Without realizing, I had tears streaming down my face, and not before long, I was sobbing quietly onto my pillow, hoping that Sherrinford and Molly couldn't hear me crying. I don't want to be that depressed girl in a wedding. It's terrible, and I need to keep a happy face for the happy couple, even if I'm dying inside. Because no matter how hurt I am, I always have to wear the metaphorical mask to hide from the eyes of people that might suspect.

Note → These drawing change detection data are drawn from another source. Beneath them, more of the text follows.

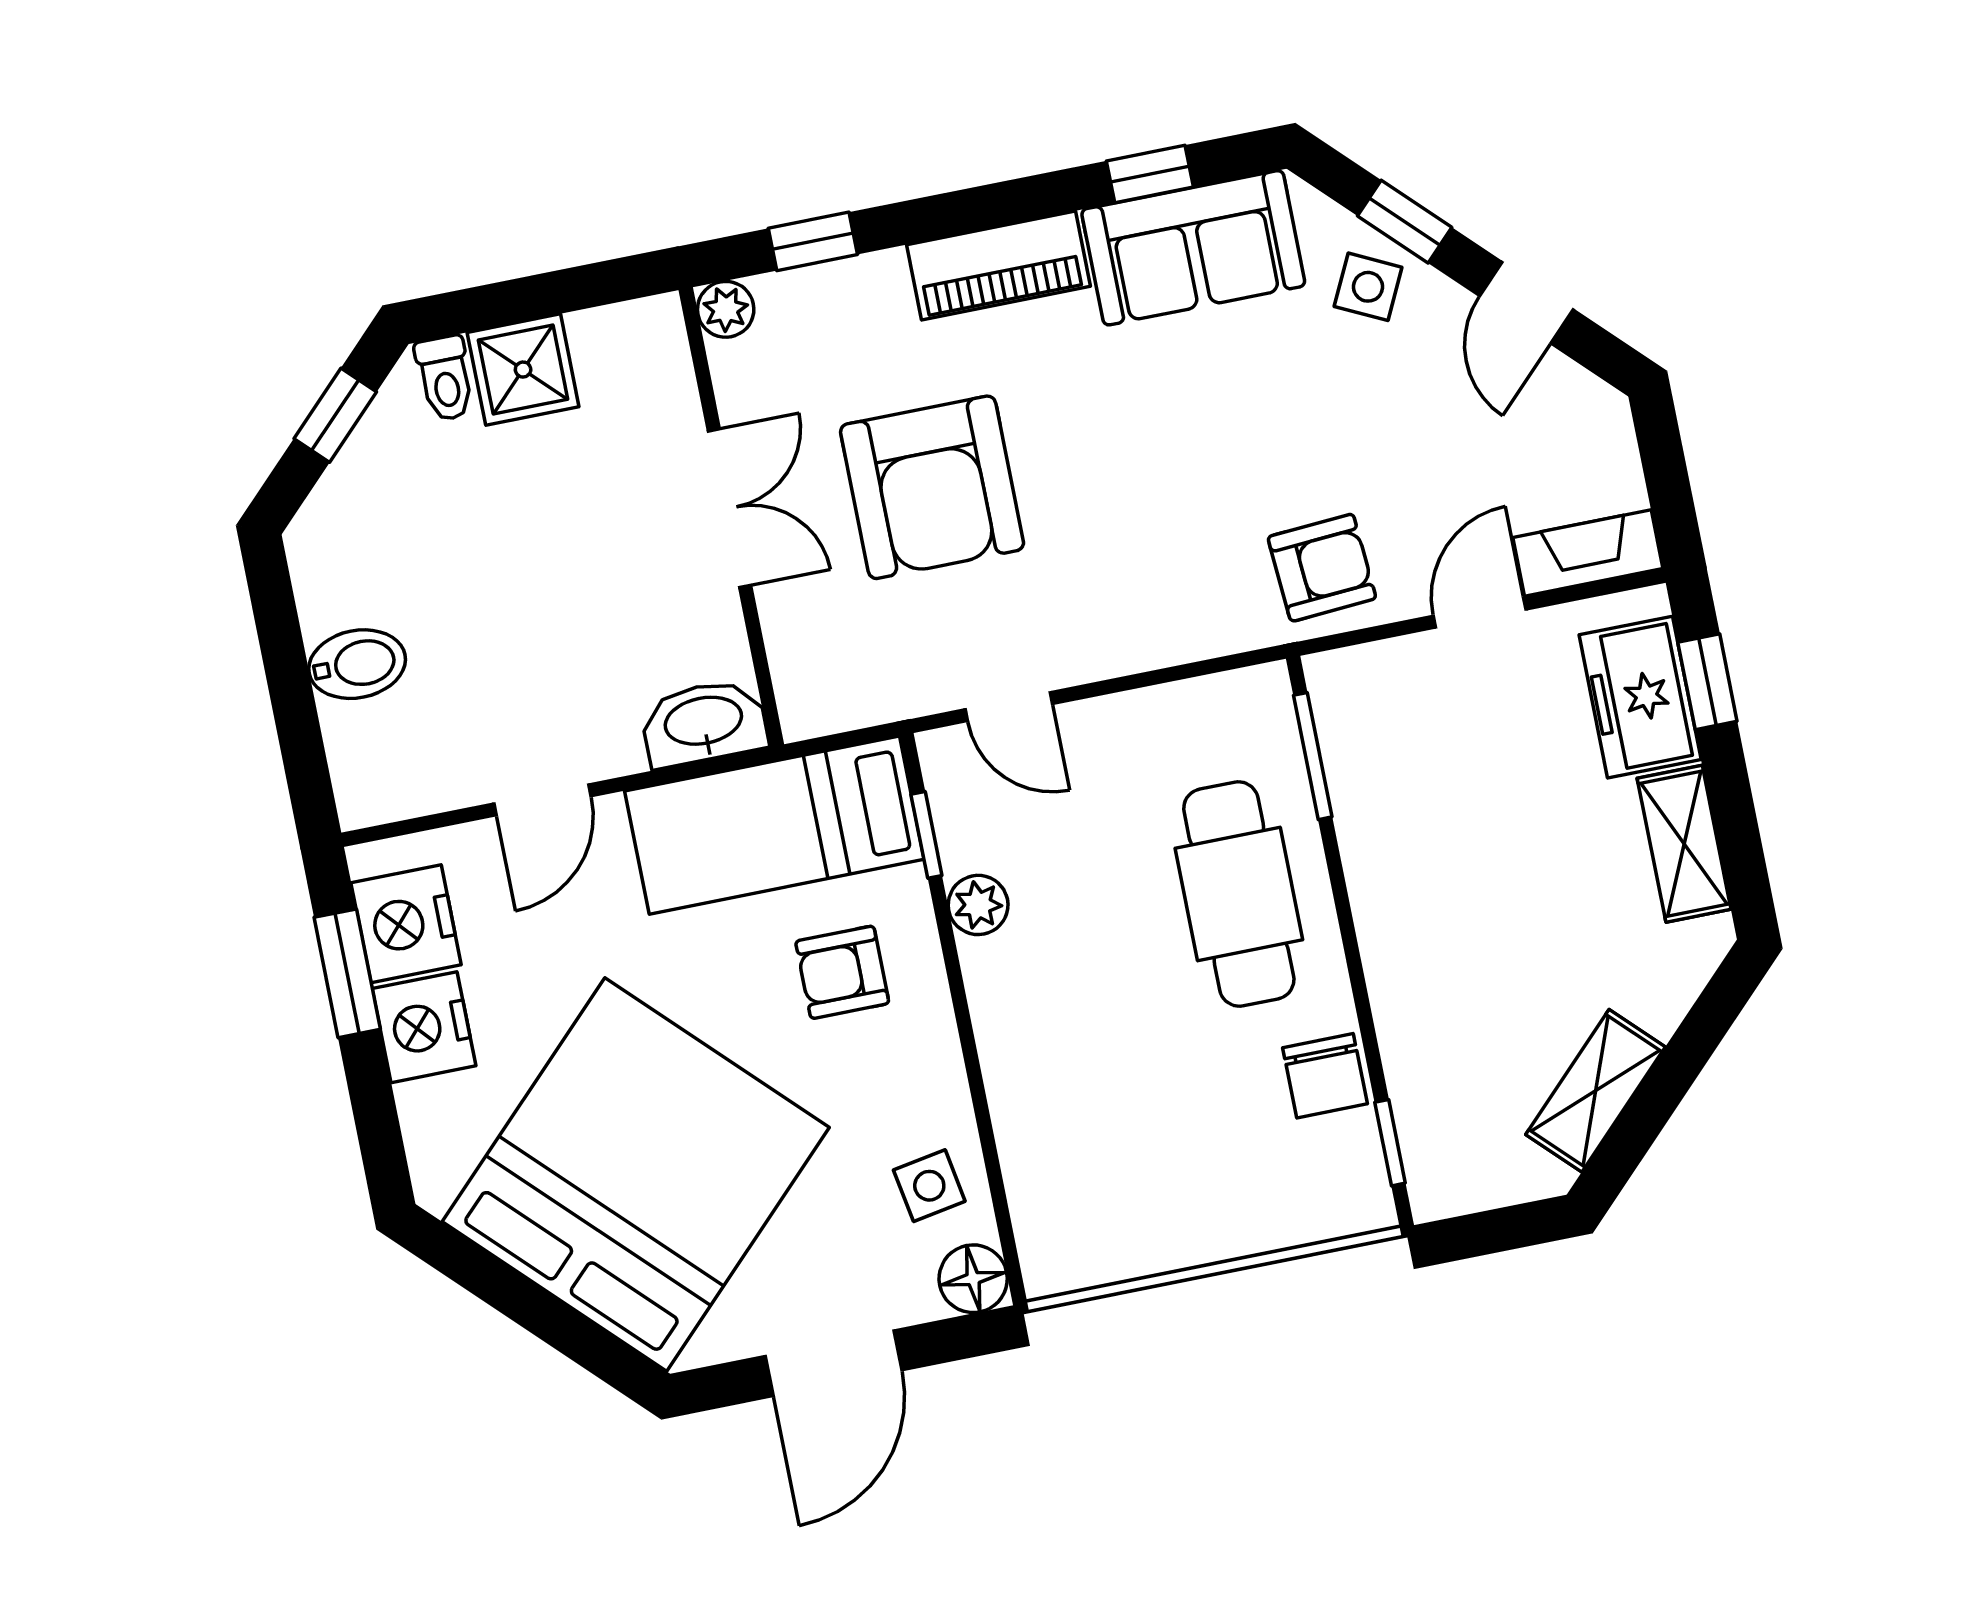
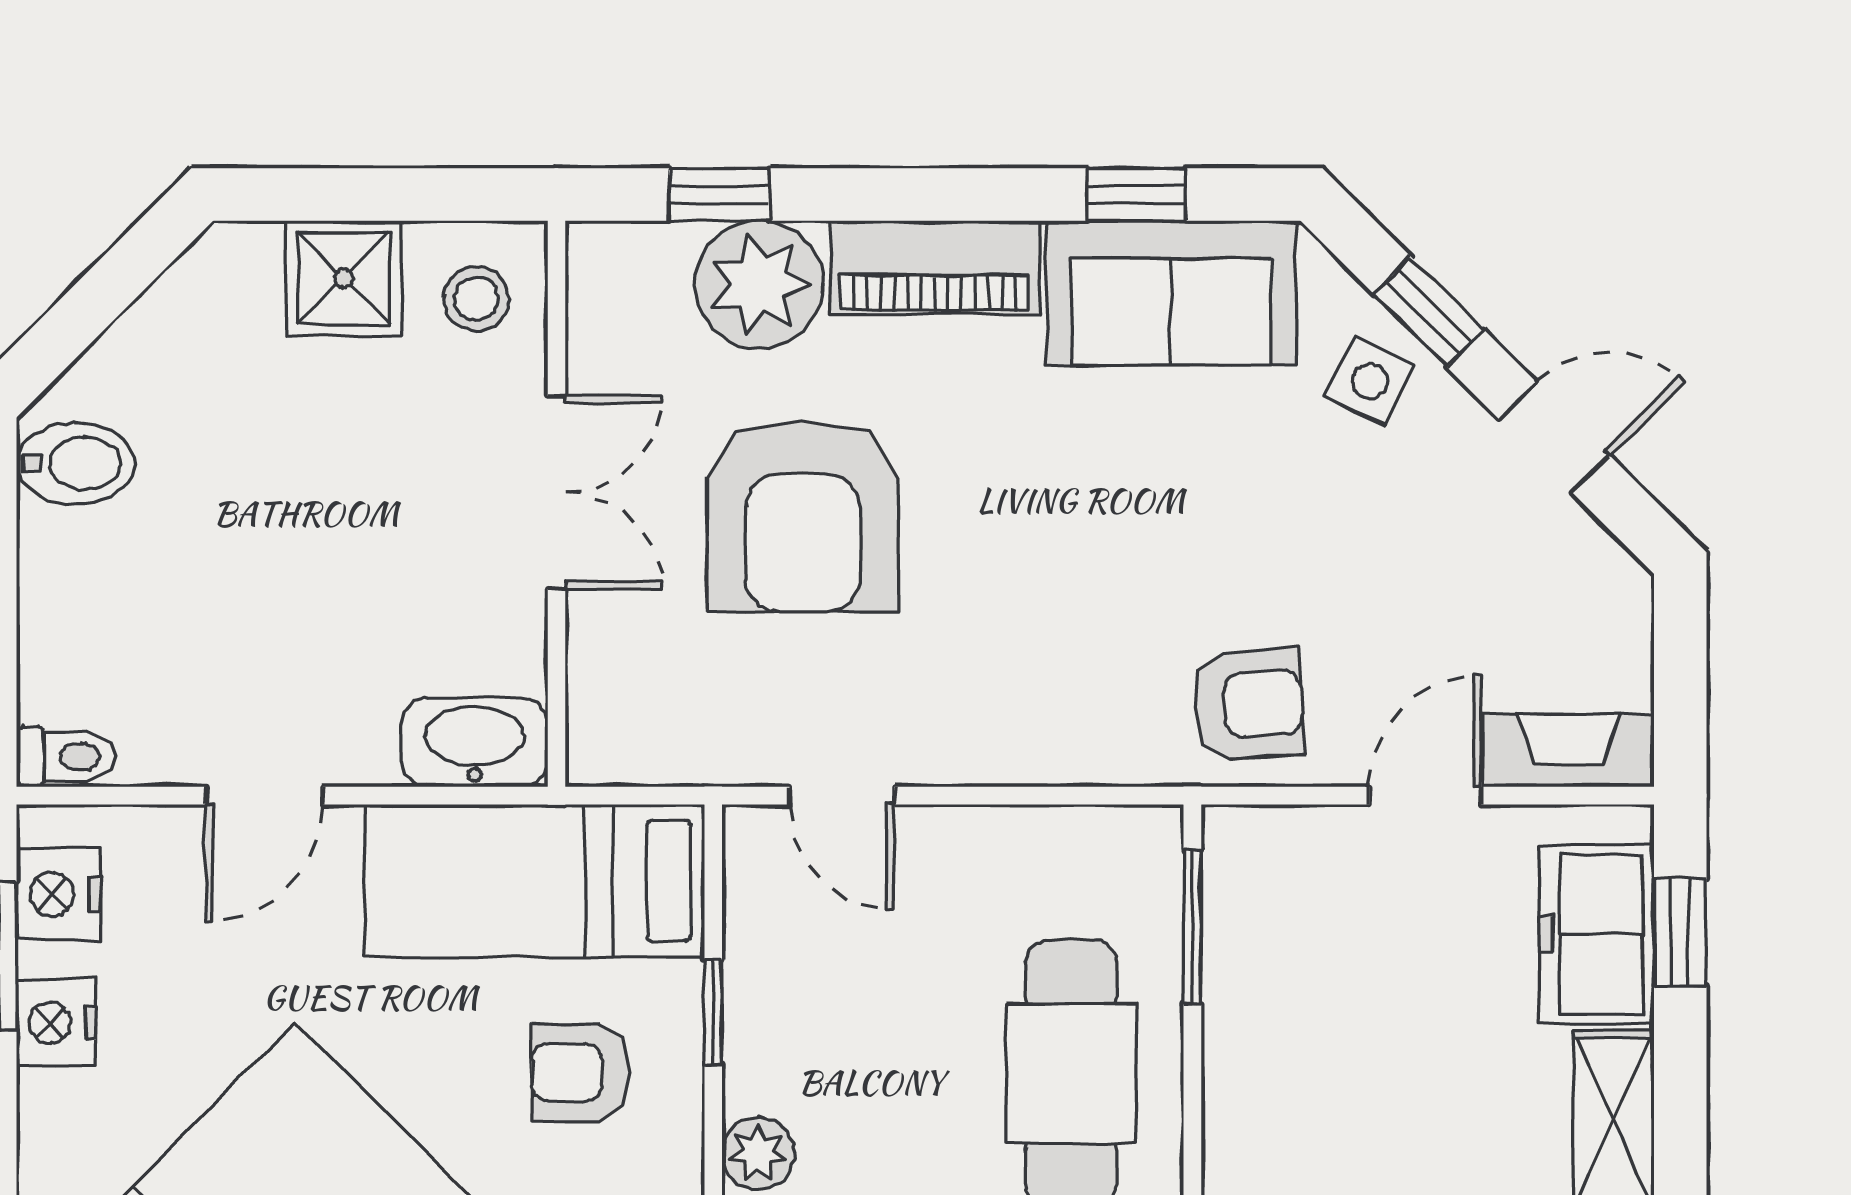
door: (1526, 303) -> (1555, 438), swing flipped
plant: (726, 309) -> (759, 285), moved, width x1.88, depth x1.88
stool: (634, 364) -> (476, 299), added
toilet: (445, 378) -> (66, 757), moved, turned -90
window: (335, 415) -> (109, 288), removed
bidet: (357, 664) -> (76, 463), moved
window: (926, 835) -> (713, 1012), moved
plant: (978, 905) -> (758, 1153), moved
nightstand: (406, 924) -> (58, 894), width x0.74, depth x0.75
nightstand: (424, 1027) -> (56, 1023), width x0.74, depth x0.75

I continued to sob a bit, the tears staining my pillow. I'm so devastated by what he said. I kept replaying the fight over and over again. I couldn't get the look on his face when he said it. It was like he had no regrets when he said it. If I hadn't known better, I would've thought it was one of his drunken rages. But he wasn't drunk that night, and I know him too well to know that him being drunk has a slight chance of offending, but his actual rage, could make a grown man cry and bury himself in a hole where he would never get out. That's where I am right now, the literal hole. I'm in that hole, crying and sobbing and screaming, because the love of my life was being my worst nightmare. He was my nightmare, dressed like a daydream, and I fell for it, just like how I fell for every other thing he does that wasn't particularly right.

I was a foolish little girl, and I have no regrets whatsoever.